Selanjutnya kata dia,coping mechanism dan komunikasi positif yang Sehat. Anak-anak dapat distimulasi untuk melakukan kegiatan-kegiatan yang tidak berelasi dengan gawai dan internet. Misalnya, mengajak anak berolahraga, bermain permainan edukasi, dan lain sebagainya.
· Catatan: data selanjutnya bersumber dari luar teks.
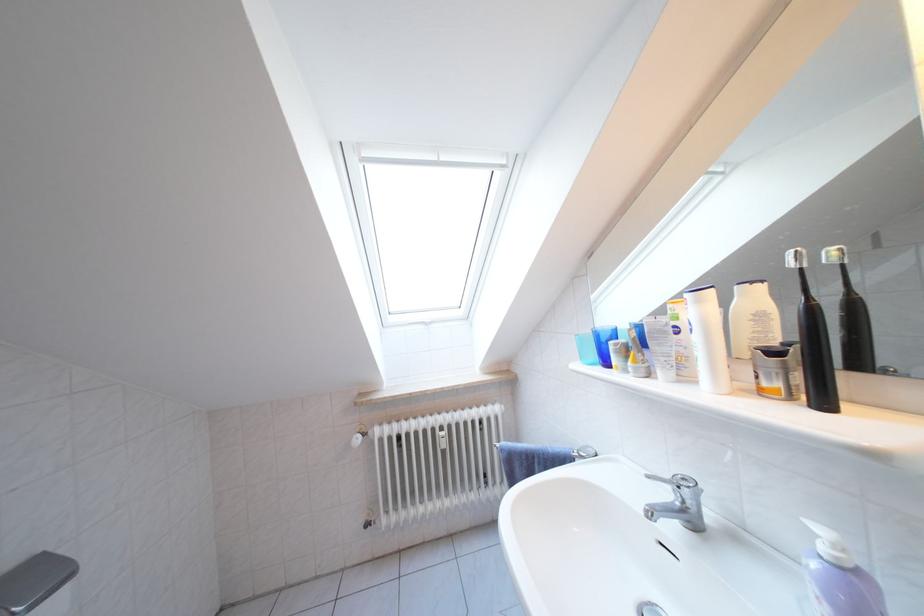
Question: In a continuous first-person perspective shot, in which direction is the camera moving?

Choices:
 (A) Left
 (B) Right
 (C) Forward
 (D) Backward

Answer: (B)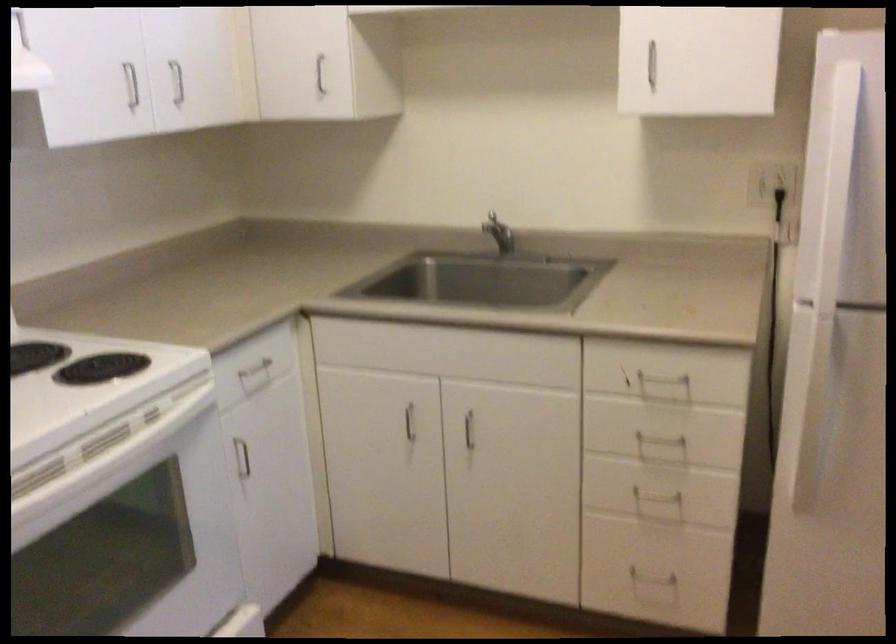
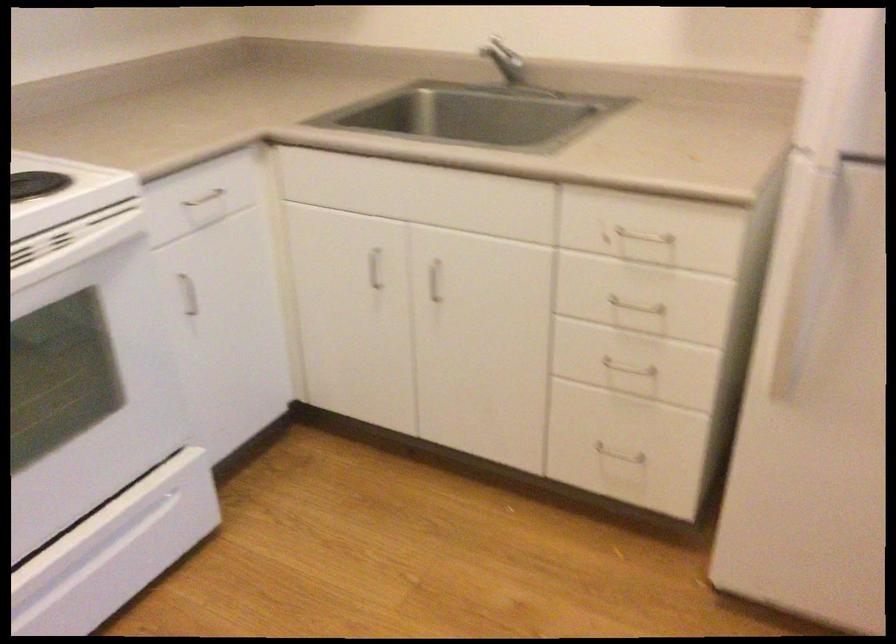
Find the pixel in the second image that matches (159,422) in the first image.

(73, 243)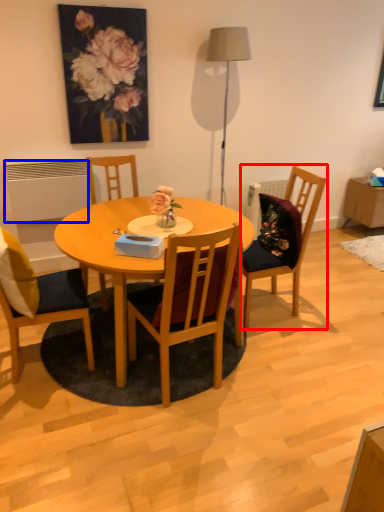
Question: Among these objects, which one is nearest to the camera, chair (highlighted by a red box) or radiator (highlighted by a blue box)?

Choices:
 (A) chair
 (B) radiator

Answer: (A)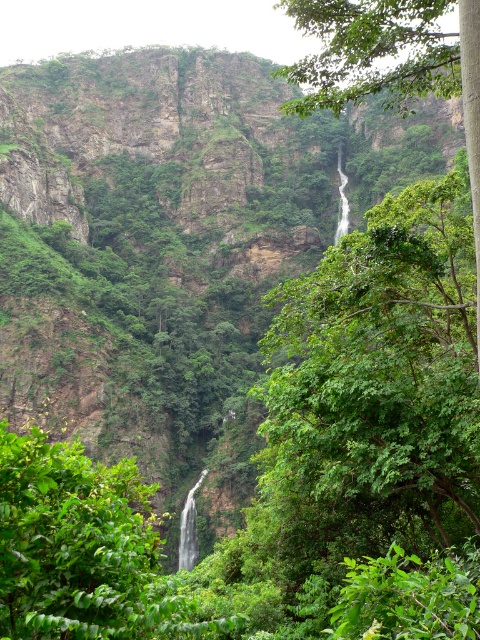
Question: Which of the following is the farthest from the observer?

Choices:
 (A) white smooth waterfall at center
 (B) green leafy tree at upper center

Answer: (A)

Question: Does green leafy tree at upper center appear over white smooth waterfall at center?

Choices:
 (A) no
 (B) yes

Answer: (B)

Question: Is green leafy tree at upper center bigger than white smooth waterfall at center?

Choices:
 (A) yes
 (B) no

Answer: (A)

Question: Which object appears closest to the camera in this image?

Choices:
 (A) white smooth waterfall at center
 (B) green leafy tree at upper center

Answer: (B)

Question: Is green leafy tree at upper center in front of white smooth waterfall at center?

Choices:
 (A) no
 (B) yes

Answer: (B)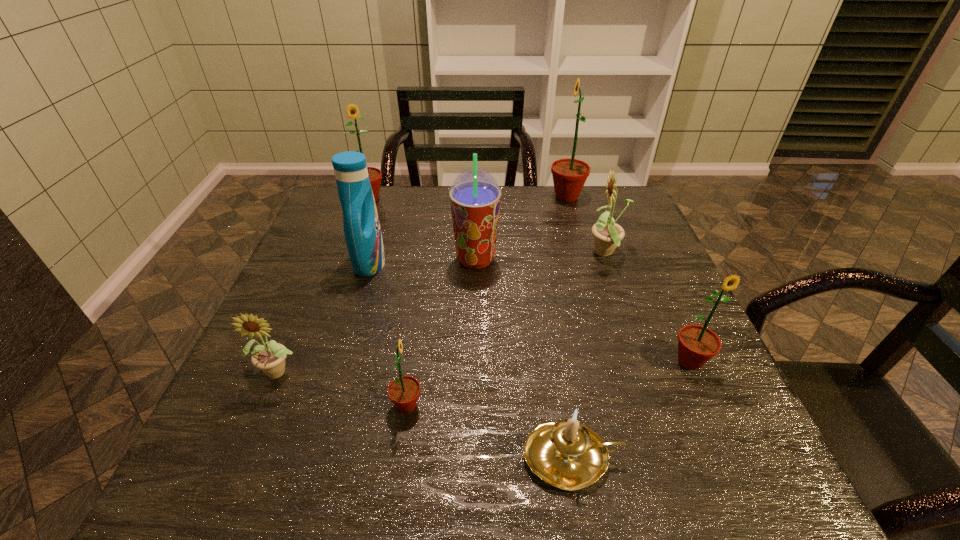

Dengan begitu, anak-anak akan mencari kegiatan positif lain dan tidak bergantung dengan gawai dan internet.

“Validasi perasaan anak ketika mereka mengutarakan perasaan/emosinya, misalnya ketika anak sedang tertekan, sedih, dan lain sebagainya, maka orang tua harus memperhatikan wellbeing anak dengan menanyakan perasaannya, apa yang bisa dilakukan bersama-sama agar bisa terlepas dari belenggu emosi/perasaan tidak nyaman tersebut, dan lain sebagainya,”katanya.

Lebih lanjut kata dia, memastikan dunia usaha aman/ramah anak SDM, konten, sama tempat/lingkungan. Dunia bisnis, baik skala kecil maupun besar, wajib memperhatikan aspek kebijakan keselamatan anak. Seperti kasus pemerkosaan yang terjadi di Touna. Harus ada aturan baku/regulasi jelas untuk segala jenis usaha agar tidak menimbulkan risiko pada anak, baik dari sisi SDM (pekerja/pemilik usaha), tempat/lingkungan yang aman (misalnya, berada di tempat terbuka, tidak remang-remang, tidak ada tempat/kamar tersembunyi, memastikan ada pengawasan rutin orang dewasa, terutama jika tempat tersebut sering didatangi oleh anak-anak).

“Selanjutnya, pastikan konten atau jenis permainan untuk anak (game online, PS, dsb), terhindar dari konten kekerasan dan pornografi ada pembatasan waktu bermain,”mengakhiri.